[Text passage]:
On December 8th, 2024, the Dictator Bashar al-Assad fled Syria, ending his brutal reign of tyranny and the 13 year Syrian Civil War.
Long-time readers and friends alike will recall my intense interest in Syria that has shaped my thinking in many ways, recounted in “From the Vault: My Dream for Syria, 2014 AD!”
As I was going over the news reports of Assad’s Fall and reconnecting with many old friends who shared my interest in the events of the war, I decided to take another look through the old vault…
And found this gem.
I wrote this piece 10-11 years ago. It may have at the end of 2013, or at the beginning of 2014, I don’t recall. For sure it was after my birthday in October, for I had turned 18.
This piece was written to be submitted as an Op-Ed in the Wall Street Journal, my favorite newspaper at the time.
In those pre-social media days (for me at least!), the Wall Street Journal was my go-to morning ritual…you break out the paper, you break out the Frosted Flakes, and you get your day started off right!
Those were days.
I was inspired by a 2013 Foreign Affairs article that recounted how the historian Frederick Kagan and his wife Kimberly Kagan helped General David Petraeus lay the groundwork for the Surge in Iraq, to win the war, and liberate the people from the Jihadi tyranny forever.
So I figured, if I got my Op-Ed in the Wall Street Journal, the big whigs in Washington would read it like they read Kagan, and then the dominoes would fall, and the Good Guys would win, riding off into the sunset…
It didn’t exactly work out that way.
That’s ok, though.
My sentiments remain the same.
I’m older and wiser now, but the Spirit that animates this piece is animating me still.
So without further ado, on this New Year’s Eve, 2024, I give you the piece that wasn’t, published here for the first time…
WHY AN EIGHTEEN YEAR OLD AMERICAN SUPPORTS INTERVENTION
By Richard Barrett II
2014 AD
“‘I pledge allegiance to the flag, of the United States of America,” What do those words mean to you? To me they say ‘Thank you America, for your strength, your courage, and for our freedom, which has been a beacon to the world for 200 years.’”
So said the legendary American icon John Wayne said.
It is with those words in my heart that I write.
When John Wayne spoke them, it was 1979. Stagnation had brought the United States to its worst economic recession since the Great Depression.
Across the world, the threat of Communism loomed menacingly large, a system responsible for millions dead and millions more oppressed.
Americans were divided over the role of their nation in the world, having just come out of Vietnam. In those dark times, John Wayne reminded us who were.
Today, we face a similar situation. Whether it’s the recession that millions of Americans now face daily, or it’s the news of new horrors or atrocities across the globe, America is confused.

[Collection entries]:
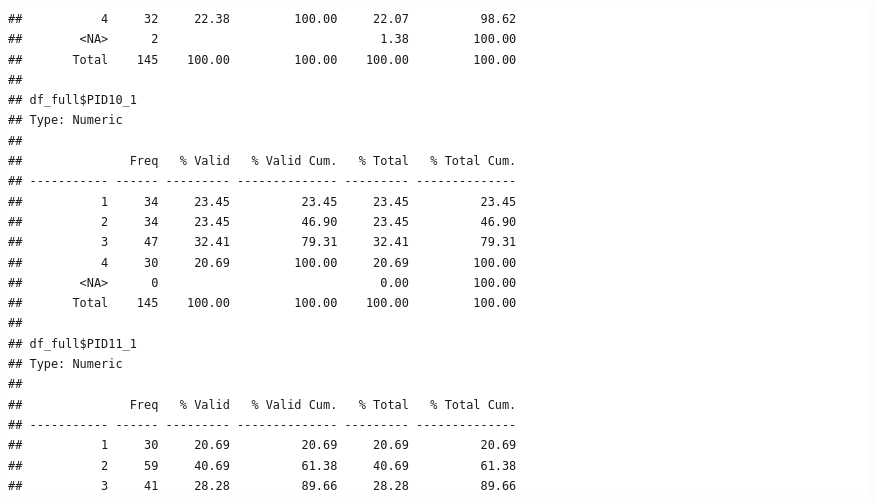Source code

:     ##           4     32     22.38         100.00     22.07          98.62
    ##        <NA>      2                               1.38         100.00
    ##       Total    145    100.00         100.00    100.00         100.00
    ## 
    ## df_full$PID10_1  
    ## Type: Numeric  
    ## 
    ##               Freq   % Valid   % Valid Cum.   % Total   % Total Cum.
    ## ----------- ------ --------- -------------- --------- --------------
    ##           1     34     23.45          23.45     23.45          23.45
    ##           2     34     23.45          46.90     23.45          46.90
    ##           3     47     32.41          79.31     32.41          79.31
    ##           4     30     20.69         100.00     20.69         100.00
    ##        <NA>      0                               0.00         100.00
    ##       Total    145    100.00         100.00    100.00         100.00
    ## 
    ## df_full$PID11_1  
    ## Type: Numeric  
    ## 
    ##               Freq   % Valid   % Valid Cum.   % Total   % Total Cum.
    ## ----------- ------ --------- -------------- --------- --------------
    ##           1     30     20.69          20.69     20.69          20.69
    ##           2     59     40.69          61.38     40.69          61.38
    ##           3     41     28.28          89.66     28.28          89.66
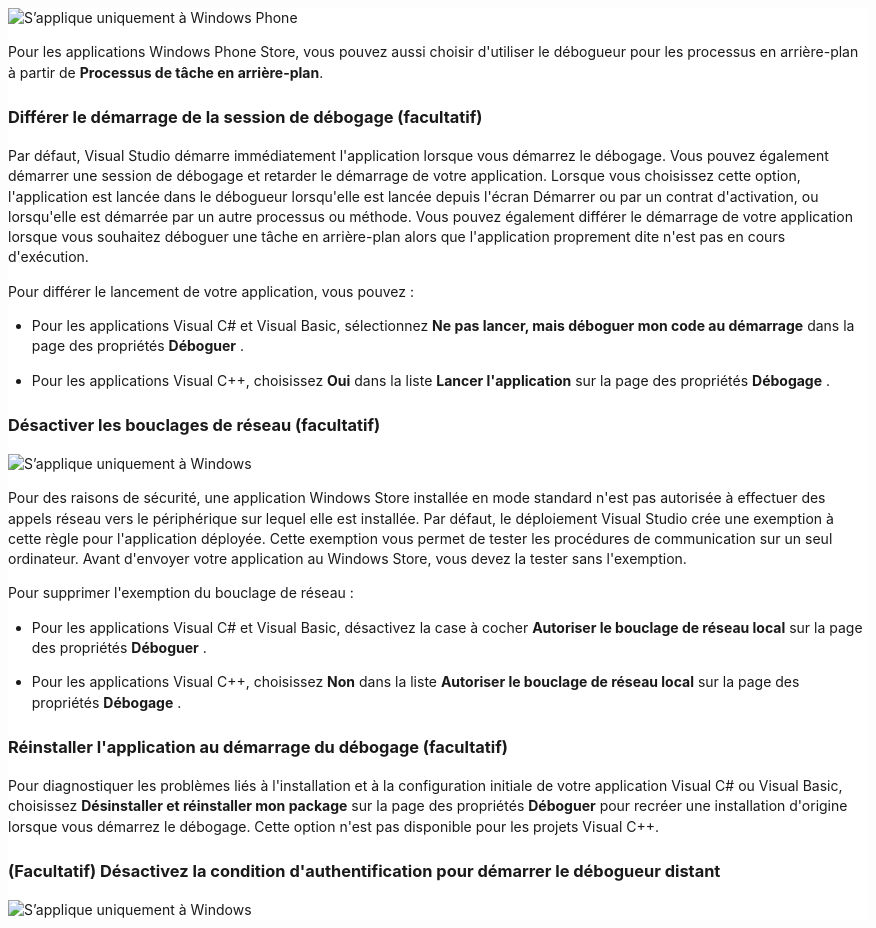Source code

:  ![S’applique uniquement à Windows Phone](../debugger/media/phone-only-content.png "phone_only_content")

 Pour les applications Windows Phone Store, vous pouvez aussi choisir d'utiliser le débogueur pour les processus en arrière-plan à partir de **Processus de tâche en arrière-plan**.

### <a name="BKMK__Optional__Delay_starting_the_debug_session"></a> Différer le démarrage de la session de débogage (facultatif)
 Par défaut, Visual Studio démarre immédiatement l'application lorsque vous démarrez le débogage. Vous pouvez également démarrer une session de débogage et retarder le démarrage de votre application. Lorsque vous choisissez cette option, l'application est lancée dans le débogueur lorsqu'elle est lancée depuis l'écran Démarrer ou par un contrat d'activation, ou lorsqu'elle est démarrée par un autre processus ou méthode. Vous pouvez également différer le démarrage de votre application lorsque vous souhaitez déboguer une tâche en arrière-plan alors que l'application proprement dite n'est pas en cours d'exécution.

 Pour différer le lancement de votre application, vous pouvez :

- Pour les applications Visual C# et Visual Basic, sélectionnez **Ne pas lancer, mais déboguer mon code au démarrage** dans la page des propriétés **Déboguer** .

- Pour les applications Visual C++, choisissez **Oui** dans la liste **Lancer l'application** sur la page des propriétés **Débogage** .

### <a name="BKMK__Optional__Disable_network_loopbacks"></a> Désactiver les bouclages de réseau (facultatif)
 ![S’applique uniquement à Windows](../debugger/media/windows-only-content.png "windows_only_content")

 Pour des raisons de sécurité, une application Windows Store installée en mode standard n'est pas autorisée à effectuer des appels réseau vers le périphérique sur lequel elle est installée. Par défaut, le déploiement Visual Studio crée une exemption à cette règle pour l'application déployée. Cette exemption vous permet de tester les procédures de communication sur un seul ordinateur. Avant d'envoyer votre application au Windows Store, vous devez la tester sans l'exemption.

 Pour supprimer l'exemption du bouclage de réseau :

- Pour les applications Visual C# et Visual Basic, désactivez la case à cocher **Autoriser le bouclage de réseau local** sur la page des propriétés **Déboguer** .

- Pour les applications Visual C++, choisissez **Non** dans la liste **Autoriser le bouclage de réseau local** sur la page des propriétés **Débogage** .

### <a name="BKMK__Optional__Reinstall_the_app_when_you_start_debugging"></a> Réinstaller l'application au démarrage du débogage (facultatif)
 Pour diagnostiquer les problèmes liés à l'installation et à la configuration initiale de votre application Visual C# ou Visual Basic, choisissez **Désinstaller et réinstaller mon package** sur la page des propriétés **Déboguer**  pour recréer une installation d'origine lorsque vous démarrez le débogage. Cette option n'est pas disponible pour les projets Visual C++.

### <a name="BKMK__Optional__Disable_authentication_requirement_to_start_the_remote_debugger"></a> (Facultatif) Désactivez la condition d'authentification pour démarrer le débogueur distant
 ![S’applique uniquement à Windows](../debugger/media/windows-only-content.png "windows_only_content")
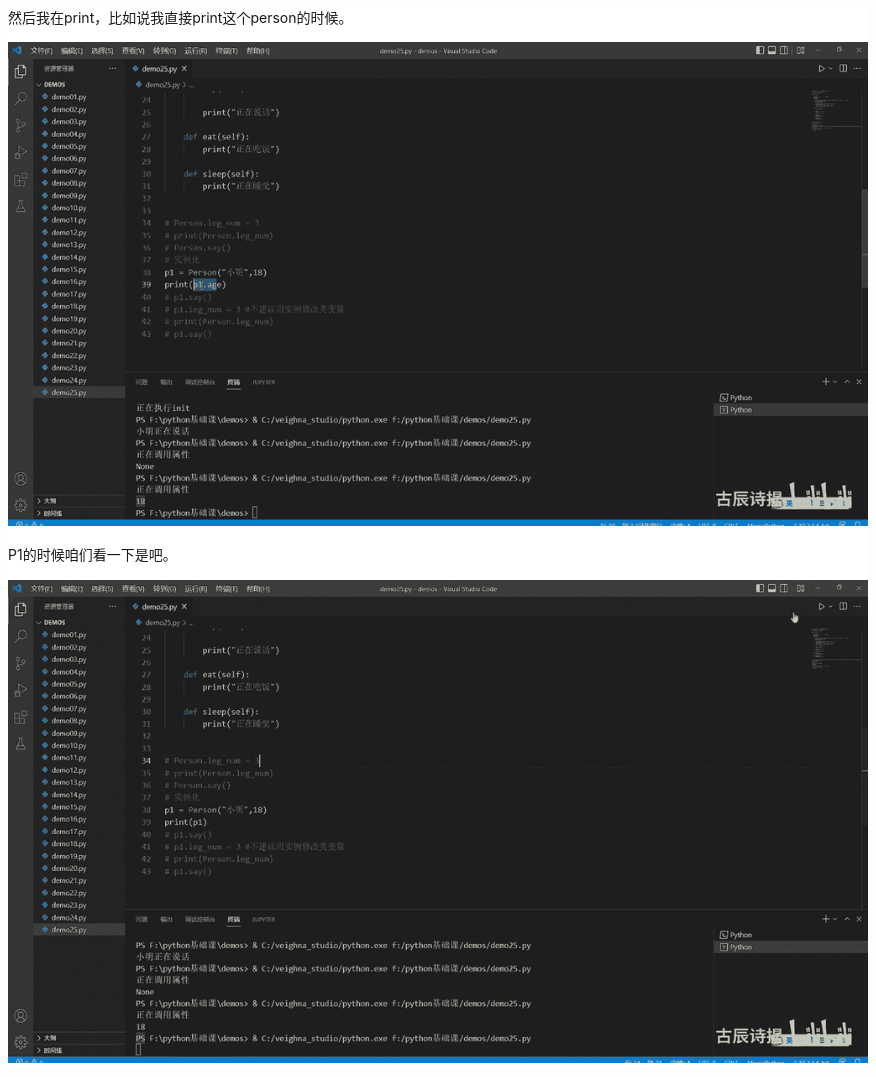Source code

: 然后我在print，比如说我直接print这个person的时候。

![](img/d5a4fa75835b9c28e2d3f079b9eaf146_223.png)

P1的时候咱们看一下是吧。

![](img/d5a4fa75835b9c28e2d3f079b9eaf146_225.png)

[Set of tasks]:
(a) Using the text about Syria, answer these:
(i) On what date did Bashar al-Assad flee Syria?
(ii) In which newspaper was the piece meant to run as an Op-Ed?
(iii) In what year did John Wayne speak the quoted words?
(b) Retype the collection entries starting with the line that contains "du débogage (facultatif)" and going on through the end of the records. Leave the pictures out.
The text about Syria and the collection entries are unrelated and stand as separate material.

[Expected outputs]:
(a)
(i) December 8th, 2024
(ii) The Wall Street Journal
(iii) 1979

(b)
### <a name="BKMK__Optional__Reinstall_the_app_when_you_start_debugging"></a> Réinstaller l'application au démarrage du débogage (facultatif)
 Pour diagnostiquer les problèmes liés à l'installation et à la configuration initiale de votre application Visual C# ou Visual Basic, choisissez **Désinstaller et réinstaller mon package** sur la page des propriétés **Déboguer**  pour recréer une installation d'origine lorsque vous démarrez le débogage. Cette option n'est pas disponible pour les projets Visual C++.

### <a name="BKMK__Optional__Disable_authentication_requirement_to_start_the_remote_debugger"></a> (Facultatif) Désactivez la condition d'authentification pour démarrer le débogueur distant
 ![S’applique uniquement à Windows](../debugger/media/windows-only-content.png "windows_only_content")
Source code

: 然后我在print，比如说我直接print这个person的时候。

![](img/d5a4fa75835b9c28e2d3f079b9eaf146_223.png)

P1的时候咱们看一下是吧。

![](img/d5a4fa75835b9c28e2d3f079b9eaf146_225.png)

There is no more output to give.